Tally the lines of the material that carry the word "down". Give no more than the number.

+ + + + + + +

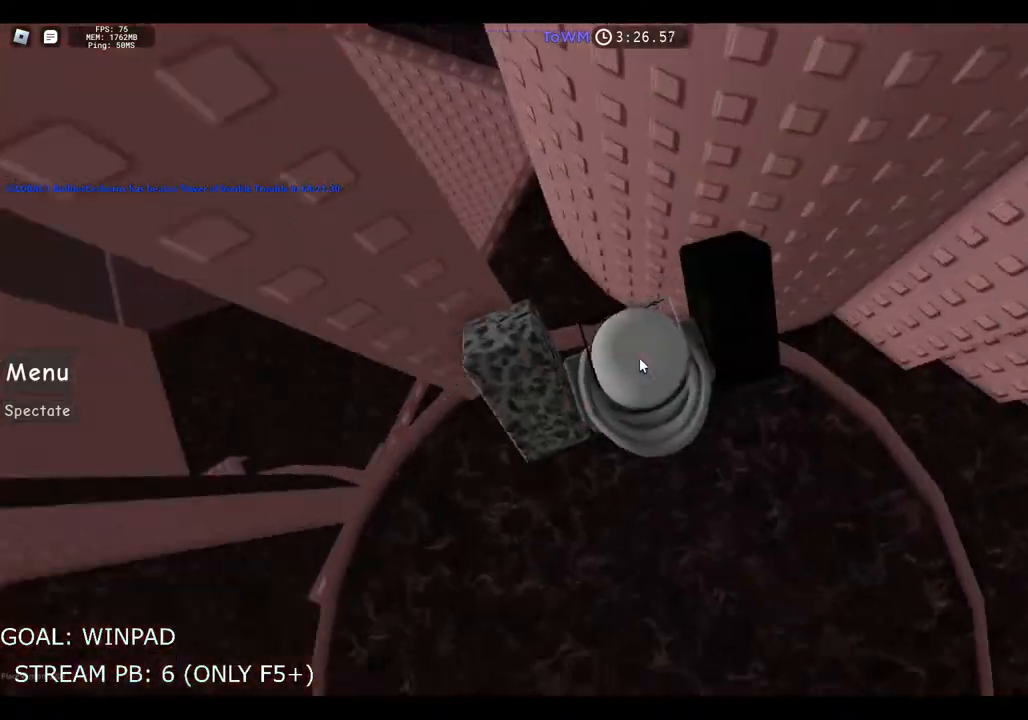
{"keys": ["space", "w"], "events": [[434, "w", "up"], [467, "w", "down"]]}
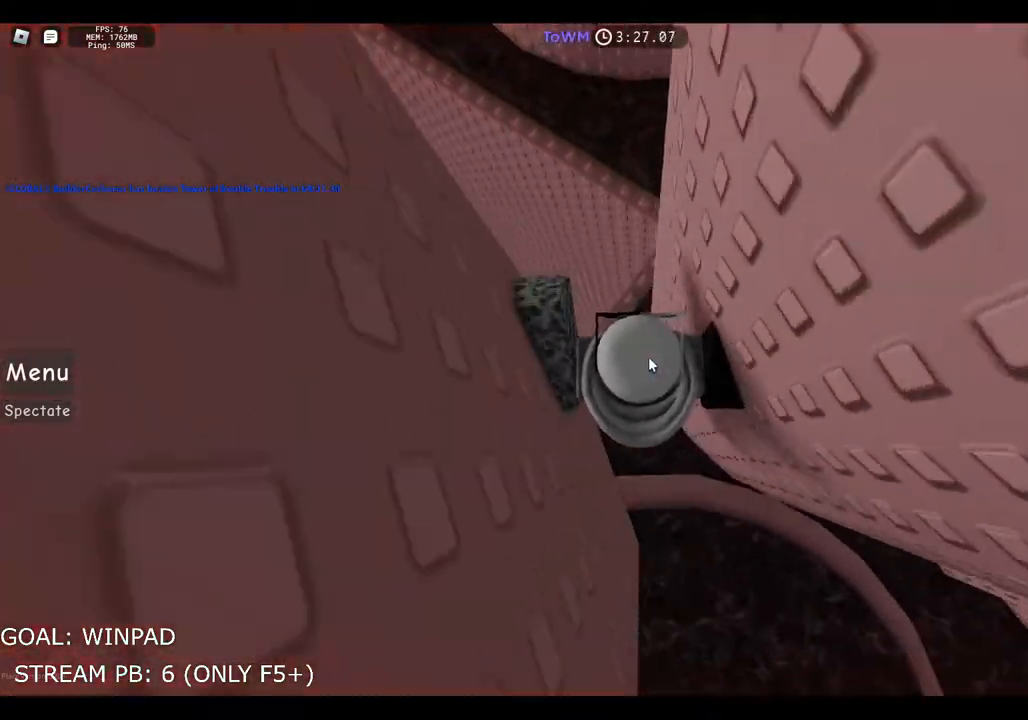
{"keys": ["space", "w"], "events": []}
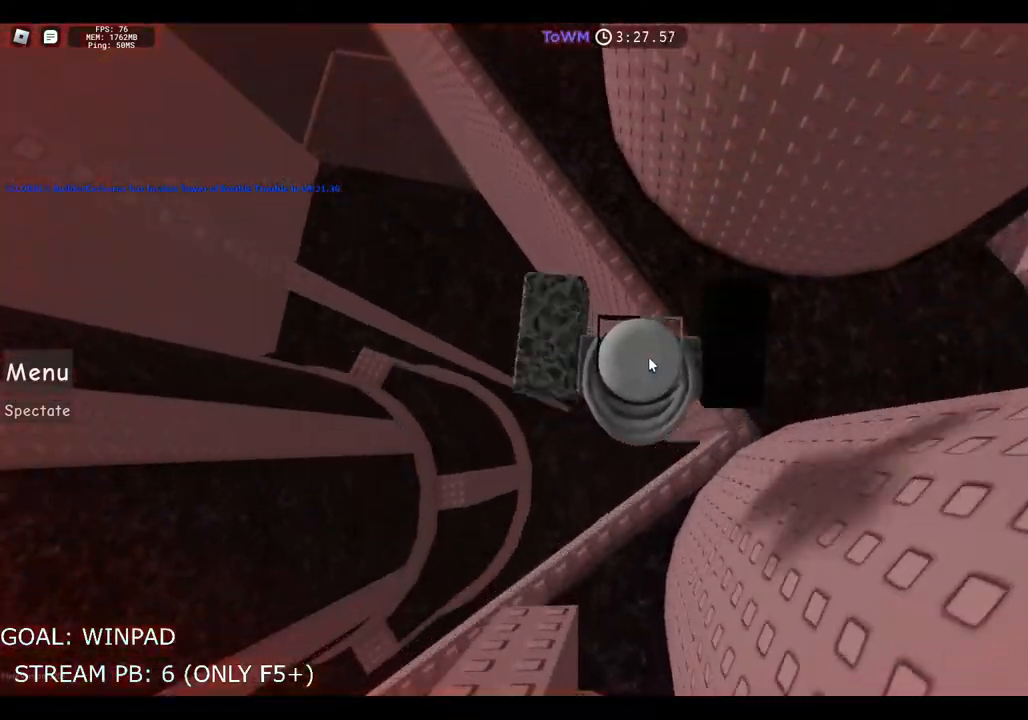
{"keys": ["space", "w"], "events": []}
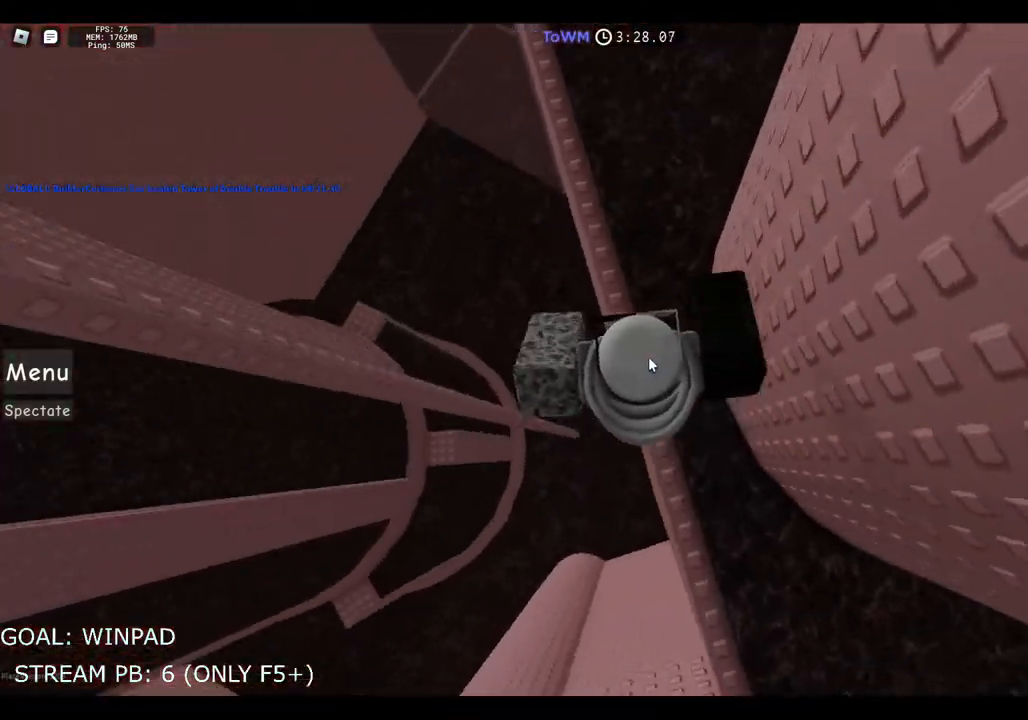
{"keys": ["space", "w"], "events": []}
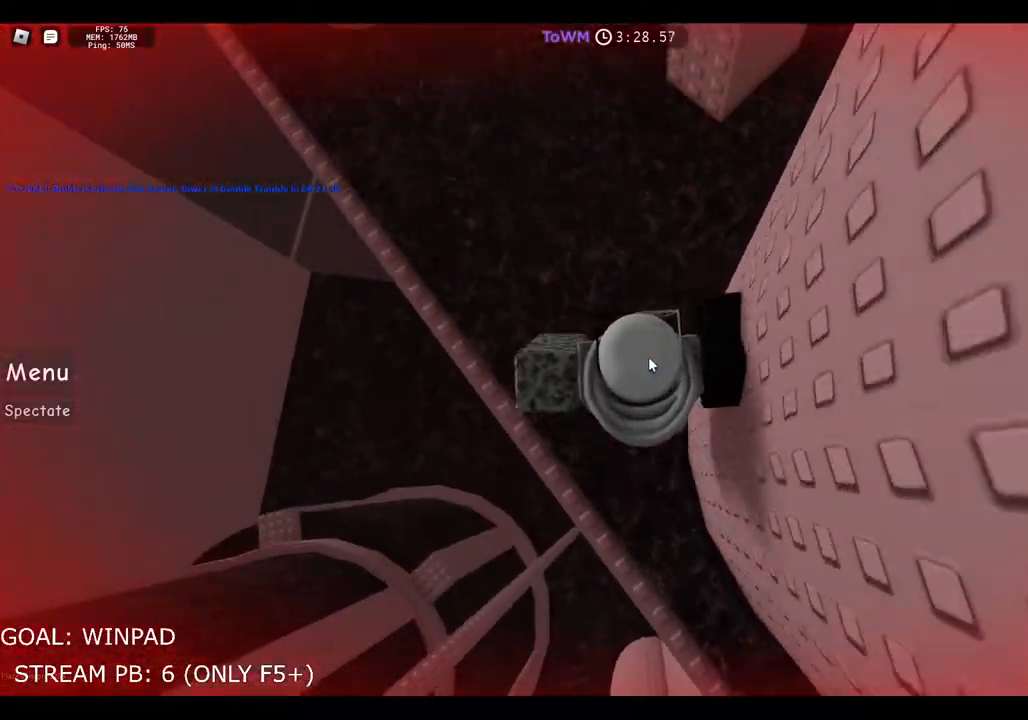
{"keys": ["space", "w"], "events": [[200, "shift", "down"], [467, "shift", "up"]]}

+ + + + + + +

- _Solution to this task_:
2